Philip also went into detail defending blockchain specifically as a payment system for online virtual worlds, something both he and Adam have experience in. (Frisby ran a couple large online businesses within Second Life during its heyday, which of course Philip founded.) Adam's concerns first:
Blockchain cannot be everything it aspires to be at the same time As it stands, blockchain is caught between three competing objectives: fast, low-cost, and decentralized. It is not yet possible to make one chain that achieves all three. Fast and decentralized chains will incur a high cost because the storage and bandwidth requirements for historical archiving will be enormous and will bloat even with pruning... At high volume, a good credit card processor can settle a typical $2 transaction for somewhere around $0.10. Some of the largest online game economies manage more than a million user-to-user transactions per day, instantaneously, with no fees. And yet, I can name half a dozen startups trying to inject an expensive and slow blockchain into this very problem.
PHILIP ROSEDALE: It's a great point to "not fix what isn't broken". If you are talking about people living in the United States (who have Visa, Mastercard, or American Express) making in-game purchases for more than a couple dollars from a game developer (not an individual content developer), I agree that using the blockchain is a dumb idea.
But the important cases (including Second Life) do NOT fit those three above statements, and need to be addressed with something else more similar to a blockchain. The author casually mentions "Some of the largest online game economies manage more than a million user-to-user transactions per day, instantaneously, with no fees." And right after says that credit card processors can do a $2 trade for $0.10 fees" -- that's not the same thing at all -- those transactions are NOT direct using credit cards. Those 'largest online game economies' do NOT settle directly through credit cards, instead they have built their own complete currency and/or balance systems (like Second Life), complete with millions of dollars in MSB (Money Service Business) licenses for every state and big fraud departments. It's possible that the author has actually built such a system for his own virtual world, but it is by no means "frictionless" to do so.

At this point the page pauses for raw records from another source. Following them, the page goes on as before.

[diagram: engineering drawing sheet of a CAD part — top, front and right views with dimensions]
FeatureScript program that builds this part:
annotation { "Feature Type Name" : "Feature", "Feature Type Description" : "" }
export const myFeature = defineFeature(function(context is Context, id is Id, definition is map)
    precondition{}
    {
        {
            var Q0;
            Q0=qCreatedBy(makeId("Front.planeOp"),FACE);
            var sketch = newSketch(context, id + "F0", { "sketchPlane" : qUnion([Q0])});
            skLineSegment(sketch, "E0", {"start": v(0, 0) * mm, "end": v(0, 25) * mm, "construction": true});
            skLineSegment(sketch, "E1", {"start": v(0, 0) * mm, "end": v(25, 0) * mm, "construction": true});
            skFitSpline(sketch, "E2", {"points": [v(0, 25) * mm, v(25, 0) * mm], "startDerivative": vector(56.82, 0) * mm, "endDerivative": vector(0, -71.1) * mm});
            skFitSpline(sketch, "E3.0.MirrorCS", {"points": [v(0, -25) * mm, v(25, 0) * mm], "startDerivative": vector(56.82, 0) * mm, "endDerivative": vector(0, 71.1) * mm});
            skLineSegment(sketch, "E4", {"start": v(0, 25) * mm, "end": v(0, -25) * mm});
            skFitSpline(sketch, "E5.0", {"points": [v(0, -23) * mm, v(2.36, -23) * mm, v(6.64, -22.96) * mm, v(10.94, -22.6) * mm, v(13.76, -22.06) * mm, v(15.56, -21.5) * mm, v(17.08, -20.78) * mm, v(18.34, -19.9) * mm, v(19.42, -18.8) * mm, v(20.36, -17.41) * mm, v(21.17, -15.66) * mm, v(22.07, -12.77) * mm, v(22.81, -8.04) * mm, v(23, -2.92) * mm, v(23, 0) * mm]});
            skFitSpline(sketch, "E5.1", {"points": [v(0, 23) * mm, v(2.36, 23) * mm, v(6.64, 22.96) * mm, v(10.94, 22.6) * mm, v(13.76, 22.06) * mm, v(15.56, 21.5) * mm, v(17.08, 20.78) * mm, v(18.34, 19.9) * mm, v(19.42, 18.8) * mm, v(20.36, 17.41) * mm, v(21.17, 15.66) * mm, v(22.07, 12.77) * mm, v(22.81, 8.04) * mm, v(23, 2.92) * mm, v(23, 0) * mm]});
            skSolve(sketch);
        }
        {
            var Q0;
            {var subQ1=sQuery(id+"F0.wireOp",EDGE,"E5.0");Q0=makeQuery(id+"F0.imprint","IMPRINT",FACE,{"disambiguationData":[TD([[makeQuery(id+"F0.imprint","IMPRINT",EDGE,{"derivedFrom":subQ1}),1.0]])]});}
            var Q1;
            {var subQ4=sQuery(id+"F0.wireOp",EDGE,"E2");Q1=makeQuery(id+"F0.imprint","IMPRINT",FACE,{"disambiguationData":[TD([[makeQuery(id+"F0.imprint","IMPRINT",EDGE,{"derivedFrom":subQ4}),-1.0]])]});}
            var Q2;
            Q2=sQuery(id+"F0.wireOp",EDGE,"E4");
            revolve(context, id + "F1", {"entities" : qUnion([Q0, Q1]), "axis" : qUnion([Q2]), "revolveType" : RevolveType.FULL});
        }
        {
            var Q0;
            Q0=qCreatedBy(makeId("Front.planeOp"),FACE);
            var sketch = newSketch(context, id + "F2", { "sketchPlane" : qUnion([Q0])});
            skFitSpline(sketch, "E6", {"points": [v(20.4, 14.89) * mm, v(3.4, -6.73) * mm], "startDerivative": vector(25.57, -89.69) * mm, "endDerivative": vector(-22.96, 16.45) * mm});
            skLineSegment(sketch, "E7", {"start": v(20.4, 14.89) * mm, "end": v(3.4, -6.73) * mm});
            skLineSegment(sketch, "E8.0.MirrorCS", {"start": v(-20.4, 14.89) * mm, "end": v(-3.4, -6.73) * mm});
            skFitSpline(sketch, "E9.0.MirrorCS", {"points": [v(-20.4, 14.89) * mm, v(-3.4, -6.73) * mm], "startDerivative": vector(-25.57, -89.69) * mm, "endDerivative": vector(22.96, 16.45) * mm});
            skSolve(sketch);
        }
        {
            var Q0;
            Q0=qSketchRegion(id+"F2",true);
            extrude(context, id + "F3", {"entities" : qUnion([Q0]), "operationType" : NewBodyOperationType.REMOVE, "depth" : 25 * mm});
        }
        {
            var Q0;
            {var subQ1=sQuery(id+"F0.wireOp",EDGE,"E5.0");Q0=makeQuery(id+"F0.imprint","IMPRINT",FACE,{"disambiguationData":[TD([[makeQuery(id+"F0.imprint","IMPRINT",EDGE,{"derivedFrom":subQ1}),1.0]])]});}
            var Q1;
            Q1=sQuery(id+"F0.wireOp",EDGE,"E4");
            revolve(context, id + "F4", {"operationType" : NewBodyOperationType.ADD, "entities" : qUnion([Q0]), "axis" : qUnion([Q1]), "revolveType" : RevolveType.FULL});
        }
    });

Also, if you don't have Visa/Mastercard/Amex CREDIT (not debit) cards, you can't transact with anyone else. And this is most people outside the US. So basically, unless you are well-off US consumers, this doesn't apply to you. And 65% of internet users are not in the US, right?.
So if you are trying to make a system where individuals can make money from each other, and most people are in different countries, this doesn't work. China has its own systems, but like credit cards they work only for China residents. So if a Chinese person is trying to sell a virtual good to an American, that will not work.
Which is why we had to build all the stuff we did for Second Life. If you want a system that allows people to pay each other directly for virtual goods, you need to use either a cryptocurrency or a custom-built solution which takes and makes payments in each of the local forms of currency where your customers are located. The custom solution is a lot of work!
The cryptocurrency approach shares the work with other companies, because the actual exchange of local currency into or out of the cryptocurrency can be done by an exchange (for example Coinbase, if you are using Bitcoin, Ethereum, or Litecoin).
So the virtual world company can use the blockchain currency as payment between users, but they don't need to build an exchange or get all the various licenses. This is a huge development savings.
I'm obviously biased, so I'll just say there are very valid points on both sides. Ultimately, the best case is the one that is sustainable with consumer usage -- both now and in the long term, when (hopefully), online worlds with their own exchangeable virtual currency become more commonplace.